Эмильен подошла к шкафу и вытащила огромный мешок сахара. Размешав горсть сахара в миске теплой воды, она окунула соску Вивиан и отдала ей. Потом, расстелив в картонной коробке свой жакет, шарф и свитер, положила туда ребенка. Когда Эмильен разожгла печь, то решила выкинуть из головы мысли о выпечке и других сладостях. Она будет делать хлеб. Сытный, питательный, теплый, хрустящий снаружи и мягкий внутри.
Прошло совсем немного времени, и магазин наполнил аромат пекущегося хлеба: pain au levain[17] с тонкой корочкой, плотный pain brie[18] с толстой коркой, ноздреватый pain de campagne[19], идеальный для того чтобы макать в суп или густой соус от тушеного мяса, и pain quotidien[20] для сэндвичей и утренних тостов. Выставив товар на витрине и протерев запачканное стекло, бабушка открыла двери пекарни, чтобы аромат свежеиспеченного хлеба разнесся по округе. Она отступила на шаг, стряхнула с передника белесые следы муки и с паническим страхом такой силы – аж до металлического привкуса на языке – осознала, что у нее никто никогда ничего не купит.
Глава третья
Новость о кончине Коннора Лавендера разлетелась по округе, а за ней последовал поток замысловатых сплетен, россказней и вранья. Одни говорили, что он умер от аневризмы мозга. Другие уверяли, что он свалился с лестницы – это его и прикончило. Алмена Мосс, жившая с сестрой Оделией в одной из арендованных комнат над почтовым отделением, якобы видела, как Эмильен покупала в аптеке довольно большую бутыль крысиного яда, что порождало еще более невероятные слухи. Но что бы там ни случилось с Коннором Лавендером, все в округе были заодно: ноги их не будет в той булочной. Пока там заправляет она.
Магазин так и пустовал, а Эмильен научилась жить на буханках хлеба, которые никто не покупал. До тех пор пока в Вершинный переулок в начале февраля резким порывом ветром не занесло Вильгельмину Даввульф.
Немногим было известно, откуда она родом. Прямой потомок бесславного сиэтлского вождя, Вильгельмина была из племени Суквомиши – ее происхождение выдавали высокие скулы, бронзовый цвет кожи и густые черные волосы, которые она заплетала в косу. Вильгельмине было двадцать два года – всего на пять месяцев старше Эмильен.
Ее личность сформировала школа-интернат в Индии, где ее постоянно били за то, что она говорила на родном языке. Во взрослом возрасте в ней ощущалась навсегда перемещенная персона – как бы не из белой расы, но уже и не относящаяся к членам ее племени. Другими словами, Вильгельмина имела старую душу в молодом теле. Жители Вершинного переулка относились к ней примерно так же, как и к Эмильен, то есть никак.

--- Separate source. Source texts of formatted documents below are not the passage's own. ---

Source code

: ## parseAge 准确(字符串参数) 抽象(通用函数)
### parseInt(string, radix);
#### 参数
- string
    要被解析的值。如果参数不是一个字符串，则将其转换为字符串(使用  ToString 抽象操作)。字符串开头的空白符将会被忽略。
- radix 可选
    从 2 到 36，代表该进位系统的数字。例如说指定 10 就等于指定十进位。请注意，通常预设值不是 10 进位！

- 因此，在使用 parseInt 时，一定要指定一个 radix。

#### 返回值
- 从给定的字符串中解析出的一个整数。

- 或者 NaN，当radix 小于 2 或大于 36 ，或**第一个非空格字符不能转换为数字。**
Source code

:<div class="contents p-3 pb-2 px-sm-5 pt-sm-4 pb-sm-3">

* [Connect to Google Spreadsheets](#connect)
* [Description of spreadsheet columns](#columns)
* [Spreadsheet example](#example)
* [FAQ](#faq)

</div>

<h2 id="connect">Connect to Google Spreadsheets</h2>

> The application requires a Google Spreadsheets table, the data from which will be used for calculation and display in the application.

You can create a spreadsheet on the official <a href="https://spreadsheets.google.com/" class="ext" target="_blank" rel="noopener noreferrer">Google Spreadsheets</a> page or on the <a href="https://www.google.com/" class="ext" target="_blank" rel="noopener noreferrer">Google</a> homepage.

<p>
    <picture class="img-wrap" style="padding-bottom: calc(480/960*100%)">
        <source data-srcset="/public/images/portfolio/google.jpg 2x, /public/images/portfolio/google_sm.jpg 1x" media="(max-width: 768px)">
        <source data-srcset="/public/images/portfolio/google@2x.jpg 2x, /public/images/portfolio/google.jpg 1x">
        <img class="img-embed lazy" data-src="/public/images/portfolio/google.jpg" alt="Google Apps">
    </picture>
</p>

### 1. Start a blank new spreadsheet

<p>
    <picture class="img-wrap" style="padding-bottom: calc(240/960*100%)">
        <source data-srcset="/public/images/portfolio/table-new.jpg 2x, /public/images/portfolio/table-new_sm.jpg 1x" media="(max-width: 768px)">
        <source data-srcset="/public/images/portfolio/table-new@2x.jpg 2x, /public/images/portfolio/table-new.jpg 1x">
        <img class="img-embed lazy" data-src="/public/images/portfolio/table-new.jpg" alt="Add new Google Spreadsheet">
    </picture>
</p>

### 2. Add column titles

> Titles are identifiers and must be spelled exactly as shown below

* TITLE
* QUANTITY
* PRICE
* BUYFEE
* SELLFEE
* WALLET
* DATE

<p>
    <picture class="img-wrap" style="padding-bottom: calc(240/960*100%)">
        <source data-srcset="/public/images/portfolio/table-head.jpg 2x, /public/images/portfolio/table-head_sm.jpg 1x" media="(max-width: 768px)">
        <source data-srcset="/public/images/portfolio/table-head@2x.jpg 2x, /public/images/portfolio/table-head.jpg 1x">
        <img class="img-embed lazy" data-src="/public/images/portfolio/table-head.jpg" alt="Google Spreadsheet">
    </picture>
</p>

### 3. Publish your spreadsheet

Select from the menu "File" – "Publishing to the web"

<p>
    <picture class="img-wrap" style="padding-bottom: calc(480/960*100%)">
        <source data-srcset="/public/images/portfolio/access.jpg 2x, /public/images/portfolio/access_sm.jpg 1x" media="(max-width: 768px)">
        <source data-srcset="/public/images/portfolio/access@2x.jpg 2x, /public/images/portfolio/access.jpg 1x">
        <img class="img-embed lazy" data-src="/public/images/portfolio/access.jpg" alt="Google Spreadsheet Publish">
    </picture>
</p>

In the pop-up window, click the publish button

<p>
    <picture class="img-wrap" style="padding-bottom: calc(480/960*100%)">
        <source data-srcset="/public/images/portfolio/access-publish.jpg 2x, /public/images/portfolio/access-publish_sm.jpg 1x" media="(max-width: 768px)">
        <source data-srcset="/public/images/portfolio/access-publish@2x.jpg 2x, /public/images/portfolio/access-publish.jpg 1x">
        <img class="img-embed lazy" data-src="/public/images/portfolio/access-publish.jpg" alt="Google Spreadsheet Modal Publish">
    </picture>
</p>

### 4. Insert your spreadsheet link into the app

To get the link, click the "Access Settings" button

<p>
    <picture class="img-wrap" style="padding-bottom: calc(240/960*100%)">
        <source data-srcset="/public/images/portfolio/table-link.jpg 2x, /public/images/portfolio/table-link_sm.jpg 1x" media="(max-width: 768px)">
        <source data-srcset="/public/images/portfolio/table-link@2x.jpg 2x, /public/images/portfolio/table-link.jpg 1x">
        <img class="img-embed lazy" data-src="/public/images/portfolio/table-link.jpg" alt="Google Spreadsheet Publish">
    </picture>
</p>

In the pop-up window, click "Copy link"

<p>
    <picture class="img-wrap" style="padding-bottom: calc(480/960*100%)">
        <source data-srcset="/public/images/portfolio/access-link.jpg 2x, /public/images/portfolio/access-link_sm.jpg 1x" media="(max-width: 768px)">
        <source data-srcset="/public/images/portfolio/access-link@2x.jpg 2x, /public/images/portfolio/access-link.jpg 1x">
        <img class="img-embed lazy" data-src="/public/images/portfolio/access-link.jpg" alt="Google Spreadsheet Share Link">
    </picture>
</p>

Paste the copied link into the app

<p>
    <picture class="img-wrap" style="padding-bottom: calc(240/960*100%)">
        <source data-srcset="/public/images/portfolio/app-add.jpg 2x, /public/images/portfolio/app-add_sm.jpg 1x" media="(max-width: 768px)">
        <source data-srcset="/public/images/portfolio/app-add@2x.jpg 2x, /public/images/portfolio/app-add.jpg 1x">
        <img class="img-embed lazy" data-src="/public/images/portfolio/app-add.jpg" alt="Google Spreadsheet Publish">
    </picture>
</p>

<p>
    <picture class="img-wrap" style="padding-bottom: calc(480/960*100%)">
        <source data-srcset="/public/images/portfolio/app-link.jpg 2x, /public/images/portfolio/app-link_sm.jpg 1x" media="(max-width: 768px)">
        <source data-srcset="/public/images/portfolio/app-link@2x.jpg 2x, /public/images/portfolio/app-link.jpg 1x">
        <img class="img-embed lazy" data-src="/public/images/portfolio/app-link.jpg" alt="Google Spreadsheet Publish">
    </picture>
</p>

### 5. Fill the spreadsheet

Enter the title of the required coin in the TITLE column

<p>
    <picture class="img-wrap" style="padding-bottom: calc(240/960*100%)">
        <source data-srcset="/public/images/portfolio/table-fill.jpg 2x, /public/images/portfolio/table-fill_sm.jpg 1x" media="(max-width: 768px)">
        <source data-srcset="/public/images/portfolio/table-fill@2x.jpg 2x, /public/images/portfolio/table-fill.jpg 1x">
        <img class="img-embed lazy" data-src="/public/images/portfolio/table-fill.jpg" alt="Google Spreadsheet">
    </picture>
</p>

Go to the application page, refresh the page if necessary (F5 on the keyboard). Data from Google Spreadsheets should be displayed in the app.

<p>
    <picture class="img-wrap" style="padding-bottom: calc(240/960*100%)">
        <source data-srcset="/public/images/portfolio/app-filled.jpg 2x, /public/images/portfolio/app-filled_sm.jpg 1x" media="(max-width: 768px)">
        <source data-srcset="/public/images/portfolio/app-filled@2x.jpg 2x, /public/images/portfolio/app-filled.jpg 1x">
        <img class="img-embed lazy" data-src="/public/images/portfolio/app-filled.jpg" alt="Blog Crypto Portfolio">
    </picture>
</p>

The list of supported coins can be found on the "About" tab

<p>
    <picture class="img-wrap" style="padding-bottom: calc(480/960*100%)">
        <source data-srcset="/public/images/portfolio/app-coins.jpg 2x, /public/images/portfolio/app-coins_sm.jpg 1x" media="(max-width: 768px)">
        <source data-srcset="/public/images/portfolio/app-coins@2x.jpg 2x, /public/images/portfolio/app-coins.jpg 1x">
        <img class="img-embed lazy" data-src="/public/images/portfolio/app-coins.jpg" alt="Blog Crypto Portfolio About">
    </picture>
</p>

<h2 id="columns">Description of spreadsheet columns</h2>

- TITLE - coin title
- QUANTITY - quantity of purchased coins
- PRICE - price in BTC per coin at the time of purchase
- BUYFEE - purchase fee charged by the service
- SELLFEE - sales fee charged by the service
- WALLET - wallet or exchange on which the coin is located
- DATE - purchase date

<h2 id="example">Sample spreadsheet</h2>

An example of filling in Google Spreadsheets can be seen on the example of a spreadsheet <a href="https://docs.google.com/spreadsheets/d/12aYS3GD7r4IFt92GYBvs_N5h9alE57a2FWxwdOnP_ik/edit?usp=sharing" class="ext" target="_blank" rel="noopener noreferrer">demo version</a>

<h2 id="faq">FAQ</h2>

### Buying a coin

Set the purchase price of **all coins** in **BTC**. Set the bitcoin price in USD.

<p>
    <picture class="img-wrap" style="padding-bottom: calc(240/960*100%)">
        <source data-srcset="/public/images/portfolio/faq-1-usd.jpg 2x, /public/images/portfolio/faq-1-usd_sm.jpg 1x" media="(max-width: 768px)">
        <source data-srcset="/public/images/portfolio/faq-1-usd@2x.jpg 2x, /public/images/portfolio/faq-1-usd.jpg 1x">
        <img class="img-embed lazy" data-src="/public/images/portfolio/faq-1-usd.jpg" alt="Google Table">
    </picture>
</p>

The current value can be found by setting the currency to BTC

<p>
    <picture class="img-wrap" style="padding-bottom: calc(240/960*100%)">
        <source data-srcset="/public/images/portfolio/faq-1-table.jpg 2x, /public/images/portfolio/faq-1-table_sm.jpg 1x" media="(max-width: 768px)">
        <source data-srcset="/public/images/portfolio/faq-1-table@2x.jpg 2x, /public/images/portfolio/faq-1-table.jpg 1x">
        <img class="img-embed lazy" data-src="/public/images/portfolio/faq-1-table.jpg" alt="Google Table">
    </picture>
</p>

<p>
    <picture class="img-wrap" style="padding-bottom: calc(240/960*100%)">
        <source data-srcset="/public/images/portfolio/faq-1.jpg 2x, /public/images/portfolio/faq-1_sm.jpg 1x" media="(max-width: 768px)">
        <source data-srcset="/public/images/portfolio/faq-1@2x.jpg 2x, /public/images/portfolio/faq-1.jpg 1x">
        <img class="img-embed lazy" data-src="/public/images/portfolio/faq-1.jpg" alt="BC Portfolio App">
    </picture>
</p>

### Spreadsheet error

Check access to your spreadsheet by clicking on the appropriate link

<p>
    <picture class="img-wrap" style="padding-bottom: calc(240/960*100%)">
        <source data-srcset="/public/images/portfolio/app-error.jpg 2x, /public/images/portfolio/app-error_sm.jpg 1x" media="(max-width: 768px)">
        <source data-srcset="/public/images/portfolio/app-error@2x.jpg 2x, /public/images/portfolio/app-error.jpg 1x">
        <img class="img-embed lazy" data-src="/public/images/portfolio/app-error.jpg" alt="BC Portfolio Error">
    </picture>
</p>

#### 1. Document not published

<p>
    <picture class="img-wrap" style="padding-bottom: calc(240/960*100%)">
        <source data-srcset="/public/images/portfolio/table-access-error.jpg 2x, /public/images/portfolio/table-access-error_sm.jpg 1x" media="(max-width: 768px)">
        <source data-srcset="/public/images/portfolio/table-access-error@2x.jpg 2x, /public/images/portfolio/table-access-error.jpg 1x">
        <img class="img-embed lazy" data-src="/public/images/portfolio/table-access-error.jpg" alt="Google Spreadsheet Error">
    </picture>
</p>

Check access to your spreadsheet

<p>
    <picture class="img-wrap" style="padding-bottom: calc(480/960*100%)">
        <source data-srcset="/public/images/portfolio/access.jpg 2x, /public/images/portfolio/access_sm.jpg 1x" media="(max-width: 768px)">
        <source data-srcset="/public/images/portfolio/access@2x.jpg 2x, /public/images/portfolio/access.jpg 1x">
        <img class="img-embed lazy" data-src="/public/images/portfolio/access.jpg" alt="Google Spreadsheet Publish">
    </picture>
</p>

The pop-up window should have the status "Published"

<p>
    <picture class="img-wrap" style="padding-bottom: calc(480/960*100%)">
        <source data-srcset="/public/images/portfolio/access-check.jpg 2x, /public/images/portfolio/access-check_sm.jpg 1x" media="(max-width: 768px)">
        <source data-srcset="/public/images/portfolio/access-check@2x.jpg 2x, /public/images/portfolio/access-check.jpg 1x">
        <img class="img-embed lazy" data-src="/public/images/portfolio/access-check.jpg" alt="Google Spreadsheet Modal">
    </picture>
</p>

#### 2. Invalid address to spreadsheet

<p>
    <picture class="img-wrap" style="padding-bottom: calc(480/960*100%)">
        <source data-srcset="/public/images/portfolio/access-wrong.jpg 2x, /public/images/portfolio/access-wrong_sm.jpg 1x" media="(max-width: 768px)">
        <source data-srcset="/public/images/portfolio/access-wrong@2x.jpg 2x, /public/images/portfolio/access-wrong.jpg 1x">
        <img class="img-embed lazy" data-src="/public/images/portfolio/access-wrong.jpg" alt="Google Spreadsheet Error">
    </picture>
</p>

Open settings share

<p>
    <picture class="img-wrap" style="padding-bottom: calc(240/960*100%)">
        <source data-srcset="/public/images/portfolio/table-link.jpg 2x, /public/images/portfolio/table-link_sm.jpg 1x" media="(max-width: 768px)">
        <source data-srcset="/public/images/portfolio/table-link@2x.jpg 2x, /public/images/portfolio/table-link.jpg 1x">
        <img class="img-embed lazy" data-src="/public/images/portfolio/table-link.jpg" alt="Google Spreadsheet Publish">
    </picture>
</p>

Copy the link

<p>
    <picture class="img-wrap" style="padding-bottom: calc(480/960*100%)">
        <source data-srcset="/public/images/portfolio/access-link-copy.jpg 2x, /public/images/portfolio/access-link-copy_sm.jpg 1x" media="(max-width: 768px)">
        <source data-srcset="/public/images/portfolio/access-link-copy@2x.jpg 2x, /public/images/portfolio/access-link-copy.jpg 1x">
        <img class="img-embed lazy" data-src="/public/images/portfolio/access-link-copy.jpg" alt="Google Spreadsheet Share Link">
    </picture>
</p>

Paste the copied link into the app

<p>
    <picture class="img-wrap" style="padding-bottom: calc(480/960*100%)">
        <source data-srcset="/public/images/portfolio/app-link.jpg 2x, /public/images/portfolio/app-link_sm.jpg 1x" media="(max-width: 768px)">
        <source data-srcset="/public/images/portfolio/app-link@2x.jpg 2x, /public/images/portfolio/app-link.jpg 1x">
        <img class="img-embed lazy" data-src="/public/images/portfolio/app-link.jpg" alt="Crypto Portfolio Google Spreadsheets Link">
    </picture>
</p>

Вильгельмина зашла, привлеченная ароматом хлеба Эмильен. Та была в задней части булочной, кулаки глубоко вязли в массе белого теста, которое вскоре превратится в очередную буханку непроданного хлеба, когда по магазину разнесся звон колокольчика, висевшего над дверью. Звонок так перепугал и Эмильен, и Вивиан, что младенец, до этого довольно лежавший в картонной коробке, от испуга расплакался. Эмильен ударила ладонью об ладонь, чтобы стряхнуть муку.
– Иду! – крикнула она, двигаясь к входной двери. Ей удалось увидеть только мелькнувшую спину Вильгельмины с болтающейся косой, когда та выбежала за дверь. С витрины исчезла буханка ржаного хлеба, а на ее месте появилась плетеная корзинка из кедра.
Не обращая внимания на плачущего в задней части булочной ребенка, Эмильен, взяв корзинку в свои вымазанные тестом руки, смотрела, как первый покупатель удаляется вниз по Вершинному переулку.
Вернулась Вильгельмина только через несколько недель. К тому времени Эмильен уже три месяца питалась одним хлебом, а Вивиан начала переворачиваться и неразборчиво агукать, как и положено младенцам. Когда Эмильен услышала дверной колокольчик, она выглянула из задней части и увидела, как Вильгельмина украдкой взяла с витрины одну из буханок, оставив на ее месте очередную корзинку, и стремглав выбежала из магазина. Эмильен бросилась за ней.